= Instructions for the task =
For the listing below, output exactly the lines from the line with "- [External volume](#external-volume)" up to and including the line with "sends request to", and no other lines.

= Given data =
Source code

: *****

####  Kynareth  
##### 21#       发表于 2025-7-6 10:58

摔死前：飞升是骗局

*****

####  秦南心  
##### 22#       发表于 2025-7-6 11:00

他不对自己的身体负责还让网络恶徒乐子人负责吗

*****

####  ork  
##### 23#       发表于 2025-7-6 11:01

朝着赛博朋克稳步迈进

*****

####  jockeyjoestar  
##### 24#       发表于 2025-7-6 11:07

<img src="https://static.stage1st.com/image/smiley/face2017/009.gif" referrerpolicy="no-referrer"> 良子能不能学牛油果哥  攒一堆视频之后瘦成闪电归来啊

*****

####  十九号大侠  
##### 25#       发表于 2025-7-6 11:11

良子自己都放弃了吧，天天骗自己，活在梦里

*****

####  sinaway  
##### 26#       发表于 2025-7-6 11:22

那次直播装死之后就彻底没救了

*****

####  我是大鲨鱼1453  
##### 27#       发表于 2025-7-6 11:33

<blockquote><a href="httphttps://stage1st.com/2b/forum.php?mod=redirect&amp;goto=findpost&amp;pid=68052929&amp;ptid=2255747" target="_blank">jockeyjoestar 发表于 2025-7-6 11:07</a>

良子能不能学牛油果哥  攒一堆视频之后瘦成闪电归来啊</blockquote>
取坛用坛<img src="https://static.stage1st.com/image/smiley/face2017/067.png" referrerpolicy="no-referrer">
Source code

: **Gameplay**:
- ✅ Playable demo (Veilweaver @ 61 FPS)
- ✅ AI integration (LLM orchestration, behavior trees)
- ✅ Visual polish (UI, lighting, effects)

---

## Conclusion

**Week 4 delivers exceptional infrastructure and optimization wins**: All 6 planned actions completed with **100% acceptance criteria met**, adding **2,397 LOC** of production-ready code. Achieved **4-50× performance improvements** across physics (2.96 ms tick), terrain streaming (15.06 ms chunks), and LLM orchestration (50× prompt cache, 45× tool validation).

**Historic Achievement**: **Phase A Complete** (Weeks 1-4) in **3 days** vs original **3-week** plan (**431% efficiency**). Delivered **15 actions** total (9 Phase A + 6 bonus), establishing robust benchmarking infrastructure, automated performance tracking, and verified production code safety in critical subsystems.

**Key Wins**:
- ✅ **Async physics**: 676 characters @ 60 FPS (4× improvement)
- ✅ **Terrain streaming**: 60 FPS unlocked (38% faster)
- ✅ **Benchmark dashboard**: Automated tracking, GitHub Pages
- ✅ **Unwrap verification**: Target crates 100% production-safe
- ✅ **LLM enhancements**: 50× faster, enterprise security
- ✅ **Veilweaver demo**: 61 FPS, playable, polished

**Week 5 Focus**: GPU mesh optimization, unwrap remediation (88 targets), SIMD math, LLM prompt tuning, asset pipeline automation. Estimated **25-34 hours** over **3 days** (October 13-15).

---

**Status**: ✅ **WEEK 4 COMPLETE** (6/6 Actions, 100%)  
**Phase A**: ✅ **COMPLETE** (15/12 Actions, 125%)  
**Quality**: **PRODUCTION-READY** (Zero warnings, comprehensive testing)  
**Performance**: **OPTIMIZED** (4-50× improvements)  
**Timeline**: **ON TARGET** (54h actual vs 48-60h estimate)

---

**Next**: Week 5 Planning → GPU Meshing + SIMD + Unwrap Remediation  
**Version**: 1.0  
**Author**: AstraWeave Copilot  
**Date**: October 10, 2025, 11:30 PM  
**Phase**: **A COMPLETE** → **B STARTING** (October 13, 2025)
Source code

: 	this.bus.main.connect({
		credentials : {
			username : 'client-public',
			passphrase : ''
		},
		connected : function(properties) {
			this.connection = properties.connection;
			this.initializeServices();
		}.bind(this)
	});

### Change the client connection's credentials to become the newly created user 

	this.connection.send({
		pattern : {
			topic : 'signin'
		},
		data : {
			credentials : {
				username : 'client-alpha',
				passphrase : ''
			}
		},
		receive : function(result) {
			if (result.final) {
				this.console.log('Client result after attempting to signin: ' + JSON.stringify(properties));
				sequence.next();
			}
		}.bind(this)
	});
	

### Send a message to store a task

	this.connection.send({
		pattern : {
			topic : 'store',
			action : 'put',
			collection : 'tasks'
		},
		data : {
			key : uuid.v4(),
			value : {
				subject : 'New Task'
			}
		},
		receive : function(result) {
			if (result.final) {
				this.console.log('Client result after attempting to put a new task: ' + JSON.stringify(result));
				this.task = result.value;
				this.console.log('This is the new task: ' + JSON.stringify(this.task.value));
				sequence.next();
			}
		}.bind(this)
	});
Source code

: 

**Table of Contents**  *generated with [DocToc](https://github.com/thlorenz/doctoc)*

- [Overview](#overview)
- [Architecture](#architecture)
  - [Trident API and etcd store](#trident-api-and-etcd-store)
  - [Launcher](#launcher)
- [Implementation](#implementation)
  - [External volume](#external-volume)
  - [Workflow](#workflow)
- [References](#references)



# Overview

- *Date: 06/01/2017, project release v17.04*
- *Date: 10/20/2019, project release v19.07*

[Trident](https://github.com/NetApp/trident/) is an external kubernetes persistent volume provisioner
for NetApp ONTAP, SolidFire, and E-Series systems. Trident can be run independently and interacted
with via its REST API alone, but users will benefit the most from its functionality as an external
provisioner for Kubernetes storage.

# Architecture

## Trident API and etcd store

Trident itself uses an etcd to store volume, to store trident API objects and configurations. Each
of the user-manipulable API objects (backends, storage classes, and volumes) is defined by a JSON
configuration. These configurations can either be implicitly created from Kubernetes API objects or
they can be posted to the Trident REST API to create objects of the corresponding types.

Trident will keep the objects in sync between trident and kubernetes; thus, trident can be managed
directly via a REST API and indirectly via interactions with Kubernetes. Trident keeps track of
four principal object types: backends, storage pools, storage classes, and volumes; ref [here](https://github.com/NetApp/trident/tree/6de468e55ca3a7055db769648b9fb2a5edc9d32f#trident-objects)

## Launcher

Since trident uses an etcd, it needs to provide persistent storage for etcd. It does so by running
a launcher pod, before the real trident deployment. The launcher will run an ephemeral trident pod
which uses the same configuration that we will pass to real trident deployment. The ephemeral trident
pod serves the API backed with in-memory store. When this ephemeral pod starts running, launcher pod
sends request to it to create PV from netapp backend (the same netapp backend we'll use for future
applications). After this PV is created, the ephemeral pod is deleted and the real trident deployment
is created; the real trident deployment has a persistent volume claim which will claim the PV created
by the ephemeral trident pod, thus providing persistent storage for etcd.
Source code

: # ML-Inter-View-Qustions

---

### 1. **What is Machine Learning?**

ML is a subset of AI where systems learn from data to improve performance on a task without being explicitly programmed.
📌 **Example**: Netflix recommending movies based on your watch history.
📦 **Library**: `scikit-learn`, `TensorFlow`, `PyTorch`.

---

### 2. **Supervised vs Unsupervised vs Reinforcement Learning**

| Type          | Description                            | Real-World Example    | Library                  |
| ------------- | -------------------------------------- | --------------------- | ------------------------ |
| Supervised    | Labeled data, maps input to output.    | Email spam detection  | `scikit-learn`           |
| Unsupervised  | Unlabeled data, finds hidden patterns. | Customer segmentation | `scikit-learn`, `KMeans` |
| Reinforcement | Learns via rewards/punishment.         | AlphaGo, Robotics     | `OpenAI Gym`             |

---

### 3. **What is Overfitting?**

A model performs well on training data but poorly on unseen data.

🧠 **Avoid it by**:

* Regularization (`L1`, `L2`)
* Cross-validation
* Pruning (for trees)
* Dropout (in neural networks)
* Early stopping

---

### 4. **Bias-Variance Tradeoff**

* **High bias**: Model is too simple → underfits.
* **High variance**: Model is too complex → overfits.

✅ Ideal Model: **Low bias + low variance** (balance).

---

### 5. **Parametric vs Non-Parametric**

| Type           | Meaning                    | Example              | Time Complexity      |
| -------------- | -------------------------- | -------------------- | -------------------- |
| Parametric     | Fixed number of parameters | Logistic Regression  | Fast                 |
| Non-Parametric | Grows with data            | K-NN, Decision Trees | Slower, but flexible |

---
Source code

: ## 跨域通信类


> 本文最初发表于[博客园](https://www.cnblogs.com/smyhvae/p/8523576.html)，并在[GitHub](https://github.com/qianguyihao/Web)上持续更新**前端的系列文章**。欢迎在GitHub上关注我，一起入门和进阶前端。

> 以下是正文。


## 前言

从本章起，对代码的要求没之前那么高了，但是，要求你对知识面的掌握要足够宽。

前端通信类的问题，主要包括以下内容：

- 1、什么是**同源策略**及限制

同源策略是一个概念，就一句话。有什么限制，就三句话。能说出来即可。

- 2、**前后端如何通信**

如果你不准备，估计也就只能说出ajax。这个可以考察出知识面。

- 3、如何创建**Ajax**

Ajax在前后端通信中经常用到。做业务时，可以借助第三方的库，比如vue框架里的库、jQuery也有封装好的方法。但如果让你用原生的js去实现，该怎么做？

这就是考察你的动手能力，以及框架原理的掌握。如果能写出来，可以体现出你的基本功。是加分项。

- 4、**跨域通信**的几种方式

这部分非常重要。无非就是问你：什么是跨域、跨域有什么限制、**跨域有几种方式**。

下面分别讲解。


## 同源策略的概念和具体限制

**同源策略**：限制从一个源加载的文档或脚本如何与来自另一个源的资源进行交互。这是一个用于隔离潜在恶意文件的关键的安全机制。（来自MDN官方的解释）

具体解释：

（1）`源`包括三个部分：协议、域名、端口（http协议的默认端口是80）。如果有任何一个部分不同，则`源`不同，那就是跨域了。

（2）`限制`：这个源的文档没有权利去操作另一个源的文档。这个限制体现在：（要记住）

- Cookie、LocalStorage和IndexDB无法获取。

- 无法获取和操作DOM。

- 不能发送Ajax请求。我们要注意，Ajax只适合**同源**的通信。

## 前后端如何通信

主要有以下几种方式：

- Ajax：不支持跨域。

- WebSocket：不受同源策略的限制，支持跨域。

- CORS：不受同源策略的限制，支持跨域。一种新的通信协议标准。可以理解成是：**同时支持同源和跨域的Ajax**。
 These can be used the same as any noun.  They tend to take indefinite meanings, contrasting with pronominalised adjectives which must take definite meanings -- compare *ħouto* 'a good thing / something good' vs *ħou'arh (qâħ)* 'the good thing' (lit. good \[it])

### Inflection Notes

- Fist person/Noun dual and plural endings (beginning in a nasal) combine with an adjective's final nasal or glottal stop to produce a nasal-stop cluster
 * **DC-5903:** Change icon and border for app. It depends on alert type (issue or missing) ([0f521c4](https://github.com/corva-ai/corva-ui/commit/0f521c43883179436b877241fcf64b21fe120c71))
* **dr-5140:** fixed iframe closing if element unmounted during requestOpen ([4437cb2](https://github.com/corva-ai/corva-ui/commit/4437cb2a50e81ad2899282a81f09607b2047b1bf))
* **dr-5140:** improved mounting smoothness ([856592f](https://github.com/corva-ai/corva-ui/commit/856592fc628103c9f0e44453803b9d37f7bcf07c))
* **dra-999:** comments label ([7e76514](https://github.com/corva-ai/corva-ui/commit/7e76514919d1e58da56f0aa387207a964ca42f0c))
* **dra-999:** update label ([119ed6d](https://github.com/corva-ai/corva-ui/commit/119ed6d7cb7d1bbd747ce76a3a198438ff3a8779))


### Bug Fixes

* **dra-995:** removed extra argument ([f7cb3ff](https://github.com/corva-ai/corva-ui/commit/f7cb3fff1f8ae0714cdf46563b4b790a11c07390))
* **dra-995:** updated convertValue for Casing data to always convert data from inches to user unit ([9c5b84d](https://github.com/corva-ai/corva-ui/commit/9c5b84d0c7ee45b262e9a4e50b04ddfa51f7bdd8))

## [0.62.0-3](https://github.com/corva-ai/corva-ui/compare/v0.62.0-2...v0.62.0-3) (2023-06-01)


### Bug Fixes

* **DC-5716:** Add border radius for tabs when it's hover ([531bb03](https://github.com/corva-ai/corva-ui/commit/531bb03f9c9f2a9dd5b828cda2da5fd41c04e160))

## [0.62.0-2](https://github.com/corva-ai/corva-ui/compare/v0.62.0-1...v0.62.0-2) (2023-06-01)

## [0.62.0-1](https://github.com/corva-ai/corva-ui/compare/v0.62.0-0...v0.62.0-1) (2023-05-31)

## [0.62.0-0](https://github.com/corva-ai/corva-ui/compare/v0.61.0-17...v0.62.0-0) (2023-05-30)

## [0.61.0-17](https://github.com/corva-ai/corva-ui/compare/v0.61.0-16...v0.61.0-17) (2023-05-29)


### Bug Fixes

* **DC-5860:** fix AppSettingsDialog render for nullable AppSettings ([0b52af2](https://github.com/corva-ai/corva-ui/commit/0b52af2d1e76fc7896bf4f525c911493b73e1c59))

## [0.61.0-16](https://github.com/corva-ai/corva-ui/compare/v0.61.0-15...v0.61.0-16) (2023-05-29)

= Solution to this problem =
  - [External volume](#external-volume)
  - [Workflow](#workflow)
- [References](#references)



# Overview

- *Date: 06/01/2017, project release v17.04*
- *Date: 10/20/2019, project release v19.07*

[Trident](https://github.com/NetApp/trident/) is an external kubernetes persistent volume provisioner
for NetApp ONTAP, SolidFire, and E-Series systems. Trident can be run independently and interacted
with via its REST API alone, but users will benefit the most from its functionality as an external
provisioner for Kubernetes storage.

# Architecture

## Trident API and etcd store

Trident itself uses an etcd to store volume, to store trident API objects and configurations. Each
of the user-manipulable API objects (backends, storage classes, and volumes) is defined by a JSON
configuration. These configurations can either be implicitly created from Kubernetes API objects or
they can be posted to the Trident REST API to create objects of the corresponding types.

Trident will keep the objects in sync between trident and kubernetes; thus, trident can be managed
directly via a REST API and indirectly via interactions with Kubernetes. Trident keeps track of
four principal object types: backends, storage pools, storage classes, and volumes; ref [here](https://github.com/NetApp/trident/tree/6de468e55ca3a7055db769648b9fb2a5edc9d32f#trident-objects)

## Launcher

Since trident uses an etcd, it needs to provide persistent storage for etcd. It does so by running
a launcher pod, before the real trident deployment. The launcher will run an ephemeral trident pod
which uses the same configuration that we will pass to real trident deployment. The ephemeral trident
pod serves the API backed with in-memory store. When this ephemeral pod starts running, launcher pod
sends request to it to create PV from netapp backend (the same netapp backend we'll use for future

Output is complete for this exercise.